*** SUPPLIED DATA ***
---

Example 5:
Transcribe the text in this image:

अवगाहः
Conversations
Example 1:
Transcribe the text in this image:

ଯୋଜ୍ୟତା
*** End of SUPPLIED DATA ***
Restate each record above word for word.

---

Example 5:
Transcribe the text in this image:

अवगाहः
Conversations
Example 1:
Transcribe the text in this image:

ଯୋଜ୍ୟତା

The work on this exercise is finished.